Intensification des phénomènes climatiques extrêmes

La canicule de 2025 s’inscrit dans une tendance lourde d’intensification des vagues de chaleur en Europe. L’année 2025 devrait être la deuxième année la plus chaude jamais enregistrée, après 2024. Le Portugal continental établit un nouveau record avec 46,6°C lors de cet épisode.

Les impacts économiques des événements météorologiques extrêmes sur les systèmes électriques européens sont estimés à des milliards d’euros au cours de la prochaine décennie, avec 45 milliards d’euros pour l’économie européenne en 2023.

RTE a quantifié l’impact de la climatisation sur la consommation française : 700 à 1 100 MW par degré supplémentaire. Cette estimation avait conduit à une consommation estivale maximale de 59,1 GW le 25 juillet 2019.

Solutions de flexibilité et d’interconnexion

La forte volatilité des prix électriques durant les vagues de chaleur renforce la nécessité de développer des solutions de flexibilité. Le stockage d’énergie démontre son efficacité économique en se chargeant à bas prix et se déchargeant pendant les heures de pointe coûteuses, réduisant le besoin d’importations coûteuses de combustibles fossiles.

Les interconnexions européennes jouent un rôle crucial en acheminant l’électricité là où elle est le plus nécessaire. Elles permettent de dissiper les pics de prix à mesure que la canicule se déplace à travers l’Europe, de Madrid à Varsovie en passant par Paris et Berlin.

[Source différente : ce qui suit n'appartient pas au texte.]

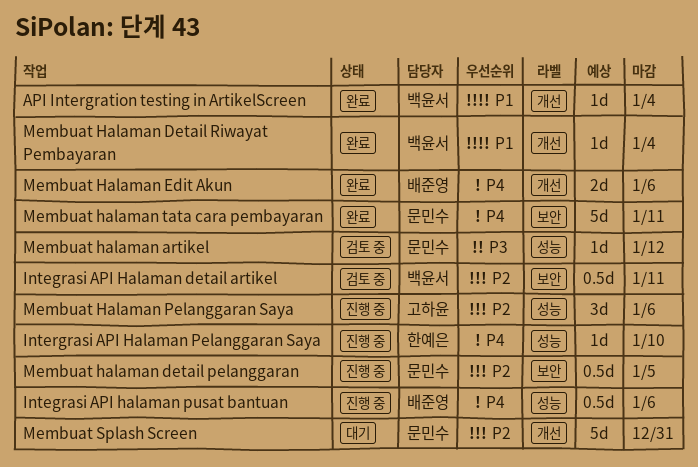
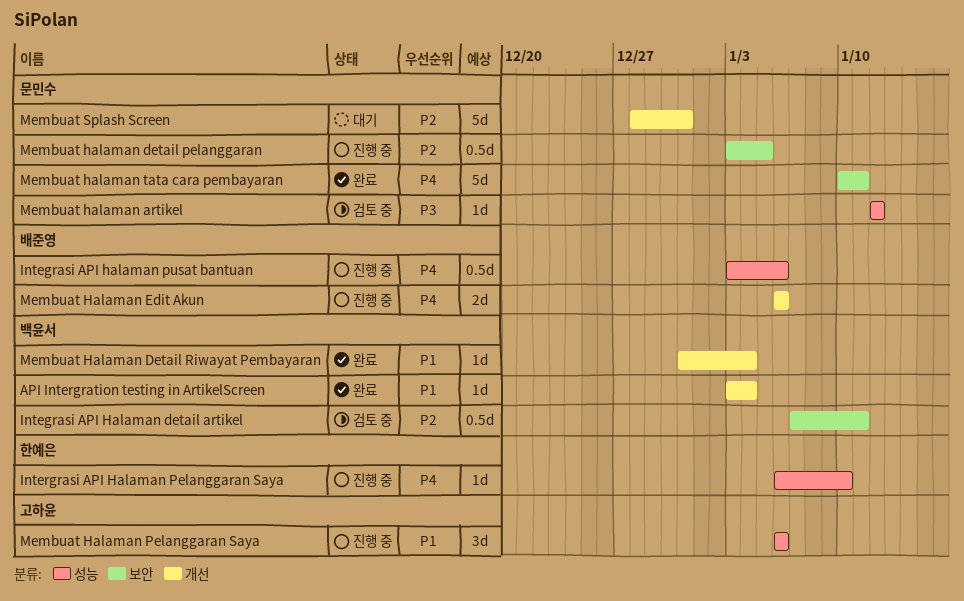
Membuat Halaman Edit Akun, status: 완료 -> 진행 중
Membuat Halaman Pelanggaran Saya, priority: P2 -> P1

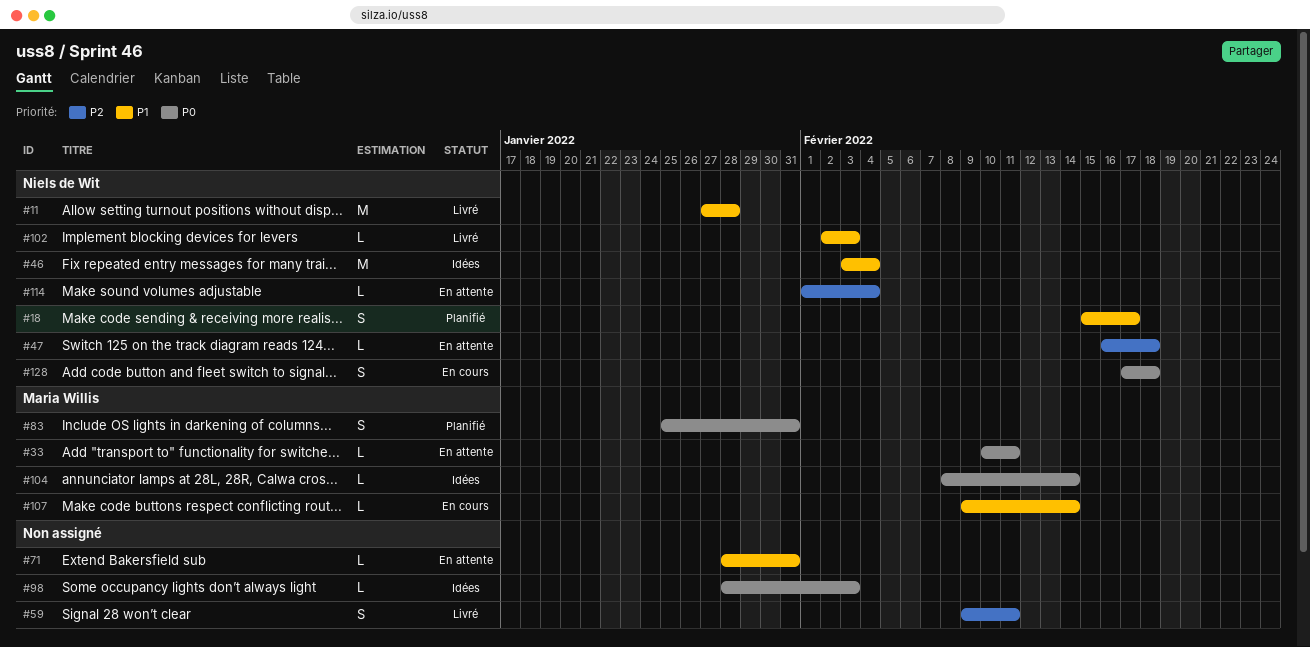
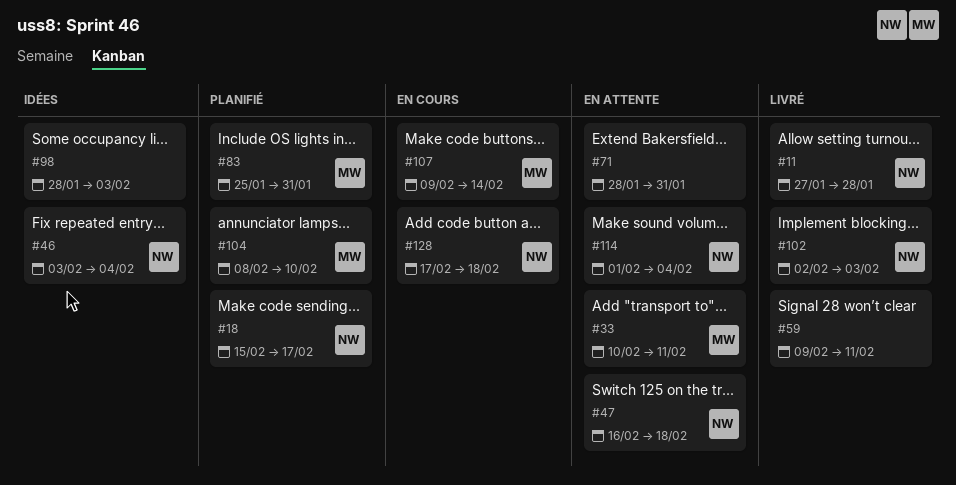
#104, status: Idées -> Planifié
#104, due: Feb 14 -> Feb 10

Cette situation pousse l’Espagne et le Portugal à appeler à davantage d’interconnexion après une panne majeure début 2025. La flexibilité de la demande et les tarifs dynamiques émergent comme des solutions essentielles pour optimiser la consommation et soutenir le réseau.

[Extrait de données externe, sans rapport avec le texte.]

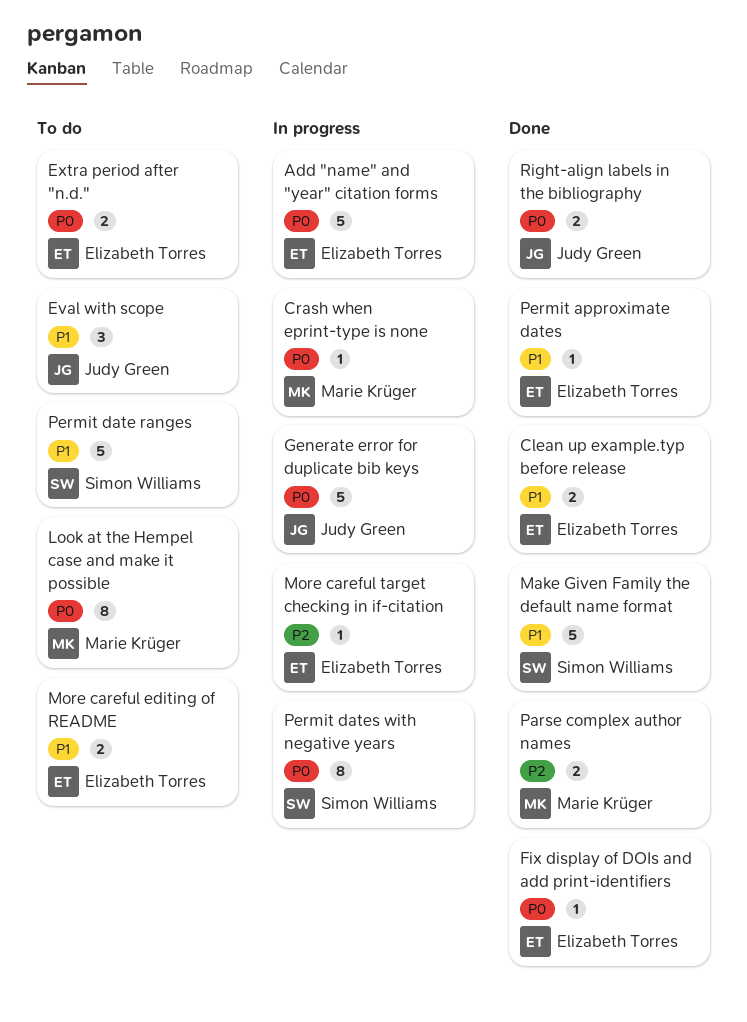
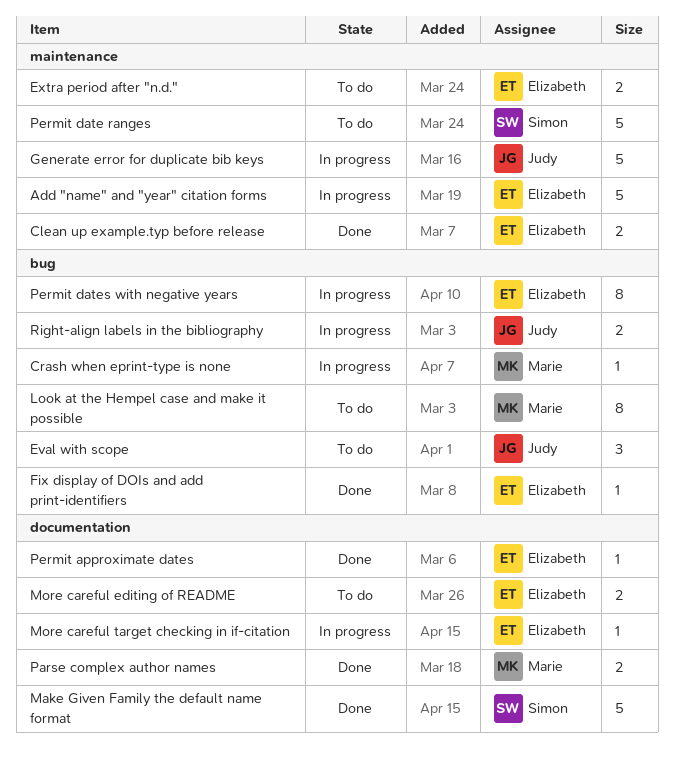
Permit dates with negative years, owner: Simon Williams -> Elizabeth Torres
Right-align labels in the bibliography, status: Done -> In progress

Mesures proactives des opérateurs de réseau

Les gestionnaires de réseau européens développent des stratégies innovantes pour anticiper les périodes de stress. Le projet Distributed ReStart du NESO au Royaume-Uni explore comment les sources d’énergie distribuées (éolien, solaire) pourraient redémarrer le réseau après une panne, en augmentant l’adoption d’onduleurs grid-forming.

Le gestionnaire belge Elia teste la modélisation des actifs grid-forming, tandis que l’opérateur polonais PSE propose le 2 juillet un package anti-blackout ambitieux.

Ce plan comprend l’accès aux données en temps réel des sources d’énergie distribuées et des unités de stockage, le contrôle de leurs opérations en cas d’urgence, l’adoption plus large de tarifs dynamiques, et une participation accrue des unités de production au marché de l’équilibrage. Ces mesures visent à donner plus de contrôle aux opérateurs et à éliminer les risques de pannes généralisées.